Un si grand mystère
La solennité de cette fête nous provoque à sortir de notre torpeur. Le Seigneur nous redit en effet ces paroles incroyables : « Moi, je suis le pain vivant, qui est descendu du ciel : si quelqu’un mange de ce pain, il vivra éternellement. Le pain que je donnerai, c’est ma chair, donnée pour la vie du monde ». Nous serions en droit de répliquer : « Comment celui-là peut-il nous donner sa chair à manger ? » L’Eucharistie dépasse tellement nos capacités humaines ! Comme l’amour de Dieu pour nous, elle est quelque chose de déroutant et de bouleversant. Mais un mystère n’est pas une réalité inaccessible à notre nature limitée, il est bien plutôt une réalité tellement grande et belle que nous n’aurons jamais fini de la sonder et de nous en émerveiller.
Sacrement de la vie
« Celui qui vivra par moi… » ne cesse de nous redire Jésus en Saint Jean. Vivre par quelqu’un, c’est avoir le cœur pris par lui. D’une certaine manière, c’est en faire le moteur de son existence. C’est renoncer de vivre par soi-même pour puiser en l’autre son énergie. Et c’est bien ce qui se réalise en chaque communion qui ne nous met pas seulement en présence du Ressuscité mais qui, davantage encore, nous donne sa propre vie.
« Le Sauveur a institué le sacrement de l’Eucharistie, qui contient réellement son corps et son sang, afin que celui qui en mange vive éternellement. » Saint François de Sales, IVD II, 20
Fruits de ce sacrement
Oui, le Corps du Christ que nous recevons sous les espèces du pain et du vin est bien la source de la vie ! Il est cette manne nouvelle qui dépose dans le cœur de l’homme un germe d’éternité.

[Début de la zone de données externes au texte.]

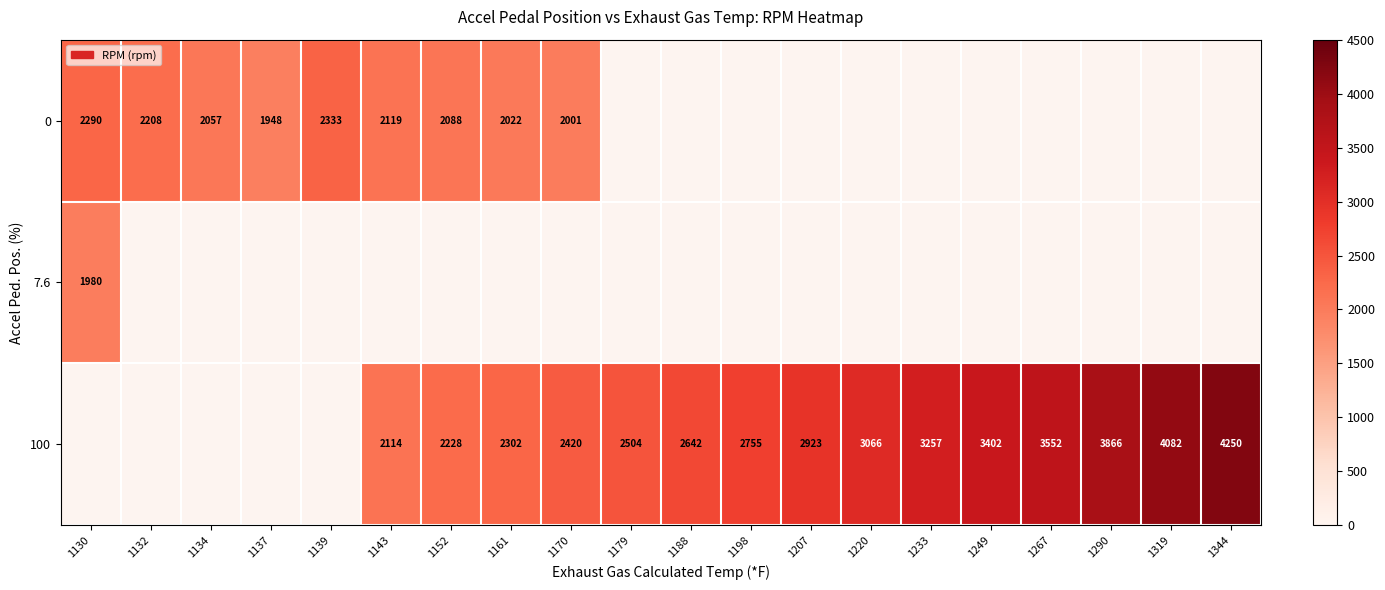

The value of 100 at 1161 is 2302. True or false?

True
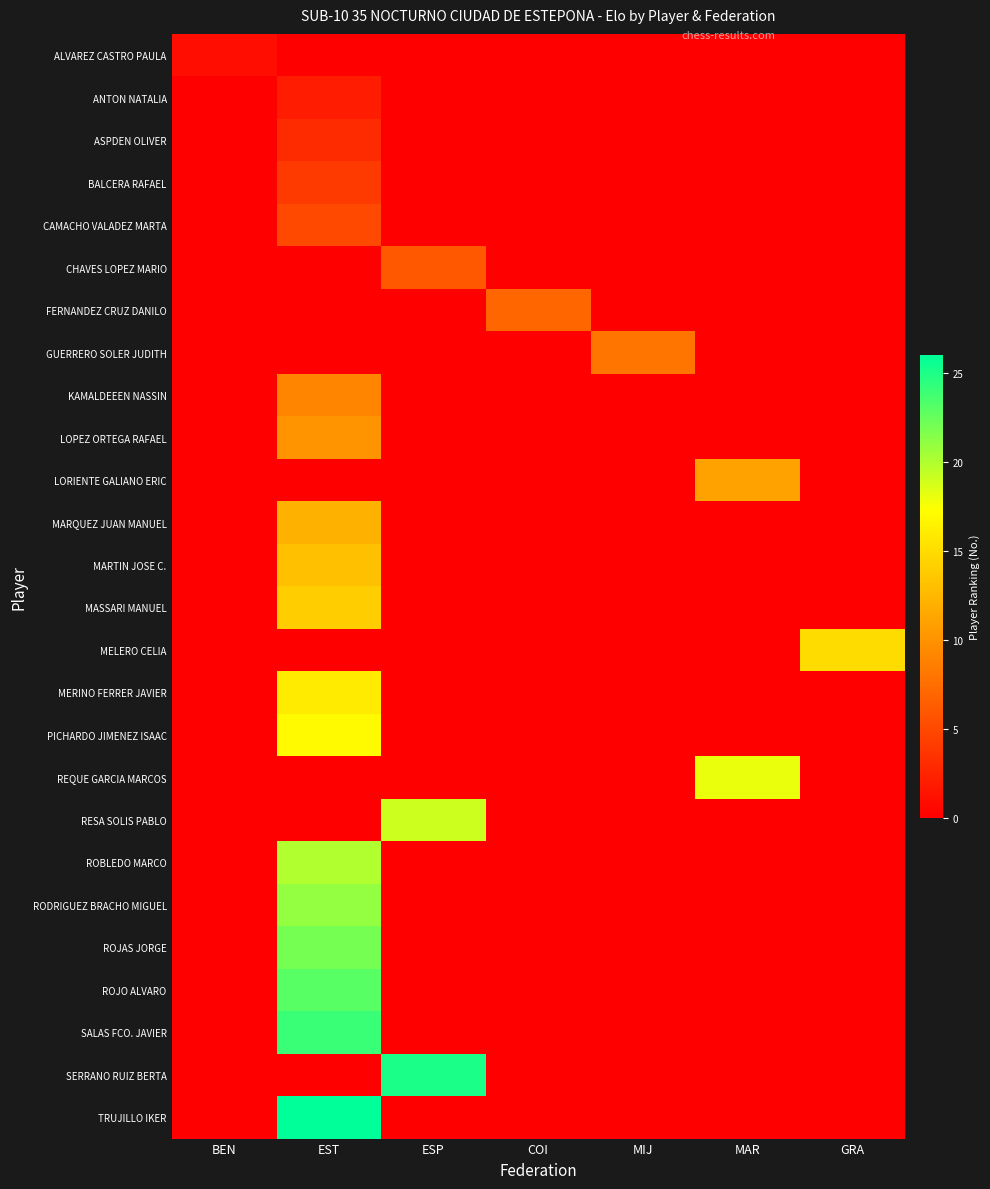

What is the total value across all series at MAR?

29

« De même qu’au paradis terrestre, grâce à l’arbre de vie que Dieu y avait planté, les hommes ne pouvaient mourir de la mort du corps, de même, grâce à ce sacrement de vie, ils ne peuvent pas mourir spirituellement. » Saint François de Sales, IVD II, 20
Dans ce sacrement, le Christ nous donne en effet réellement son corps ressuscité qui est le signe de notre résurrection à venir, la promesse de la vie éternelle. Et cette vie nouvelle ne concerne pas seulement notre éternité, elle est déjà puissance de sanctification au cœur de notre misère.
« Si les gens du monde vous demandent pourquoi vous communiez si souvent, dites-leur que c’est pour apprendre à aimer Dieu, pour vous libérer de vos imperfections, vous délivrer de vos misères, pour y trouver consolation dans vos épreuves, et force dans vos faiblesses. » Saint François de Sales, IVD II, 21
Prolongement de l’Eucharistie
« Faites ceci en mémoire de moi », ne nous invite pas seulement à refaire le rite. C’est comme si Jésus nous disait : « Comme je vous donne ma chair à manger, faites de même en donnant, vous aussi, la vie ».
Ce Jésus que nous célébrons et accueillons en chaque Eucharistie nous renvoie vers les autres, vers ceux qui ont faim, ceux qui souffrent ou qui sont démunis. Quand nous allons communier, nous nous engageons à devenir des frères et sœurs universels. En somme, des autres Christ !
Dans la logique de l’amour, il ne peut en être autrement. La vie livrée de Jésus nous nourrit. Elle nous transforme afin que notre propre vie soit toujours plus identifiée à celle de Jésus et devienne une vie livrée pour l’amour du Père, ainsi que pour nos frères et sœurs.